Second, Postclassicisms suggests that we have a responsibility to “care for” the past. This caring for, in the authors’ view, entails presentation and interpretation for a public, in the way that museum curators now label and contextualize objects in their care so as to guide the experience of museum visitors. Classics now expands to become “an open field populated by a wide range of epistemic subjects in whom different skills, competencies, habits and interests intersect to create ways of seeing the past that are at once specifically located and necessarily partial and malleable and constructive of shared worlds” (p. 42). Standing in this open field are “political theorists, philosophers, scholars of eighteenth-century France, historians of comparative religion, theater critics, and others.” Reception, that is, becomes the essence of classical studies.
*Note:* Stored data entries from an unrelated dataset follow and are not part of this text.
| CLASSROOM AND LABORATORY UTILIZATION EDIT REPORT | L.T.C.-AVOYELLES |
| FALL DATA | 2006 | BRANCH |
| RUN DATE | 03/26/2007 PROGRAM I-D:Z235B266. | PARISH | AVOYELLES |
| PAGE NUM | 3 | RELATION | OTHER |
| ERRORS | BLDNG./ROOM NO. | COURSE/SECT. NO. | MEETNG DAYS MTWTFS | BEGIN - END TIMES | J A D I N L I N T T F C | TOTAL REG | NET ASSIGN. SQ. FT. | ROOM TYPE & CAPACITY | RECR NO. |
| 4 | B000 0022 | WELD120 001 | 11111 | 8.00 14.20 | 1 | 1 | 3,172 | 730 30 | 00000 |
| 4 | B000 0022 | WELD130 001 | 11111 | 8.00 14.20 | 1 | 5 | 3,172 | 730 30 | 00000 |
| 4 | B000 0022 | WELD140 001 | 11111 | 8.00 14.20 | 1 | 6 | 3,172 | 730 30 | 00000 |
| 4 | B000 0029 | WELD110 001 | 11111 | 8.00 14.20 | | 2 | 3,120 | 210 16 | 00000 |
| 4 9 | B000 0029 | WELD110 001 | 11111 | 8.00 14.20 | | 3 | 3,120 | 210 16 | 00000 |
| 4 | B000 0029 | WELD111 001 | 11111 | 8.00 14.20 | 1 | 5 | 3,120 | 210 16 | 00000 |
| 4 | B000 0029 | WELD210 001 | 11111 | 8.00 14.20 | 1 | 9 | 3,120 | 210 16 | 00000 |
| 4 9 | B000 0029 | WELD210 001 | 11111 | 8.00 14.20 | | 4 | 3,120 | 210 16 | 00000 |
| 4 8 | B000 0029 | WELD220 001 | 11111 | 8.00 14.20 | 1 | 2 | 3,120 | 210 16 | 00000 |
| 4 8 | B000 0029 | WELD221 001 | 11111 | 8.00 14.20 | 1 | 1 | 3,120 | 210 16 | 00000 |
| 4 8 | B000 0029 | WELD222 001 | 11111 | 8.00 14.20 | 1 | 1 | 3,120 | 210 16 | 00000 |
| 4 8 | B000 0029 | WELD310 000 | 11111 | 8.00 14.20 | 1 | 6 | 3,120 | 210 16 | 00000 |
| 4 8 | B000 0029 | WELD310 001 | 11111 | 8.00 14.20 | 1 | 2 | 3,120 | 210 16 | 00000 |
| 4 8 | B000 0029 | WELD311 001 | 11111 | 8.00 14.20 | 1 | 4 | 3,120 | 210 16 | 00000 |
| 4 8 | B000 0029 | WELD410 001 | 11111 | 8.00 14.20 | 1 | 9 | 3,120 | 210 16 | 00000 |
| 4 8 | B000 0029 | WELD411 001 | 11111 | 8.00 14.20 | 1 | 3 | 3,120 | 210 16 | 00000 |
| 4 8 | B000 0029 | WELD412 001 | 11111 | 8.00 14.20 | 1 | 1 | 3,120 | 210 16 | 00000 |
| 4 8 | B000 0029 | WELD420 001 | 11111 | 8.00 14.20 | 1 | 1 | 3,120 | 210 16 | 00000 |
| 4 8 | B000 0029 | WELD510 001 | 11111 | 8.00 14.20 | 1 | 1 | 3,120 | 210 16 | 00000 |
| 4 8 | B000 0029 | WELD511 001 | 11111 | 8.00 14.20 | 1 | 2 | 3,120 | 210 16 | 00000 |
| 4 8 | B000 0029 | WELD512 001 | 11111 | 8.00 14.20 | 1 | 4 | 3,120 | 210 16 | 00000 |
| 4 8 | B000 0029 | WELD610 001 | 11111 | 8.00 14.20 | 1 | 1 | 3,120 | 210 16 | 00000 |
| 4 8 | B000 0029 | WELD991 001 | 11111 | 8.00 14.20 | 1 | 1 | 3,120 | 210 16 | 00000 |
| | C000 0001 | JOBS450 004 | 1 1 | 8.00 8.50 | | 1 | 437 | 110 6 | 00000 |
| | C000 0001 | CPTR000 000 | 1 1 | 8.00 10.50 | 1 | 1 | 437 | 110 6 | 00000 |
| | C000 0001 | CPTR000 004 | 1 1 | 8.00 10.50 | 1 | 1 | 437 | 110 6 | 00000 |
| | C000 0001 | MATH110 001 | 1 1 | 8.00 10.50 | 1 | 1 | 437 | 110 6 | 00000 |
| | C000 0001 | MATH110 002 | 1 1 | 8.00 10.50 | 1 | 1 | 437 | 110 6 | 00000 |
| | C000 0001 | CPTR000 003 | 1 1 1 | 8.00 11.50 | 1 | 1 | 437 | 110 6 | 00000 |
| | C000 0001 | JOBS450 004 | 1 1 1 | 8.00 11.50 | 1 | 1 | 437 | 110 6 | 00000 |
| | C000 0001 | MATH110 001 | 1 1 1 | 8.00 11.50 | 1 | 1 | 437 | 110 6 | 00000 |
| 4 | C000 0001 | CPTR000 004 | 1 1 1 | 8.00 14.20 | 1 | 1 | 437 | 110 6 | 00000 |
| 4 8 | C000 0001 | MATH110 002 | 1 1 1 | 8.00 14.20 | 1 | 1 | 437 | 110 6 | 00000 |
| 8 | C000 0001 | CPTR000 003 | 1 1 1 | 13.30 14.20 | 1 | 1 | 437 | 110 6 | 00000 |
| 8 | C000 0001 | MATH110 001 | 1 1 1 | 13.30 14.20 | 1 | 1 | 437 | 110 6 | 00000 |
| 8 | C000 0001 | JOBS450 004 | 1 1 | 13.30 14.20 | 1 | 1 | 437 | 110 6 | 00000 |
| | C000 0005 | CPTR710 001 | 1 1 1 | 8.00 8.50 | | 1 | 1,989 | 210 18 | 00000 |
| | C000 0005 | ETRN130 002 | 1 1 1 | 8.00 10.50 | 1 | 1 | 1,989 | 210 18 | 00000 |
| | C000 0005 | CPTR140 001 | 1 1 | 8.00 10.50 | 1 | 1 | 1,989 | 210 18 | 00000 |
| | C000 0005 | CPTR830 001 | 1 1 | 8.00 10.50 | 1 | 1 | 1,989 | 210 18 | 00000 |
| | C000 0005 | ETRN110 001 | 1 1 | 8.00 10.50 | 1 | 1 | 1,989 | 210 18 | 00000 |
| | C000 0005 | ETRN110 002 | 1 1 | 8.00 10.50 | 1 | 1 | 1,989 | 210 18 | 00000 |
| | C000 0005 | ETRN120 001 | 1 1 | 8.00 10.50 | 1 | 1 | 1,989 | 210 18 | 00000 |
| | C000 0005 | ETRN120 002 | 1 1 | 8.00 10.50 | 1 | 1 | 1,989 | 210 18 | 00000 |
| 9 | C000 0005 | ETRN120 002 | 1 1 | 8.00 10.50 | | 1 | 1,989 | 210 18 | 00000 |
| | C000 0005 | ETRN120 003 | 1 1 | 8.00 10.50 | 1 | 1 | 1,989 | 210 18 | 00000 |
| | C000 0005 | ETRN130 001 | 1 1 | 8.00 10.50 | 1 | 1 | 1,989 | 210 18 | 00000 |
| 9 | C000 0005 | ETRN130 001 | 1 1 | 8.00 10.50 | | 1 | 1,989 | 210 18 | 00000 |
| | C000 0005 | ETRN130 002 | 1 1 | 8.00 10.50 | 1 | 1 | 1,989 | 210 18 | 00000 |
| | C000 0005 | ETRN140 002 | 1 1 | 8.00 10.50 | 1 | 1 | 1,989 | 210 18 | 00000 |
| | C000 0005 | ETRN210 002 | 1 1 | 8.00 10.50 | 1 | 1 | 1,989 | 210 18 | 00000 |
I wonder. The Chinese Crested Tern nests in just a few places on the coast of the South China Sea. There are just a hundred or so of these beautiful seabirds left, and their continued existence is subject to several threats: typhoons, egg poachers, and, interestingly enough, the terns’ own ability to interbreed with the far more numerous Greater Crested Tern and sometimes produce fertile offspring. It is possible that the Chinese Crested Tern will be so successful in spreading its DNA that it will cease to exist as a distinct species. Could the same thing happen to classical philology as it successfully interbreeds with other academic disciplines?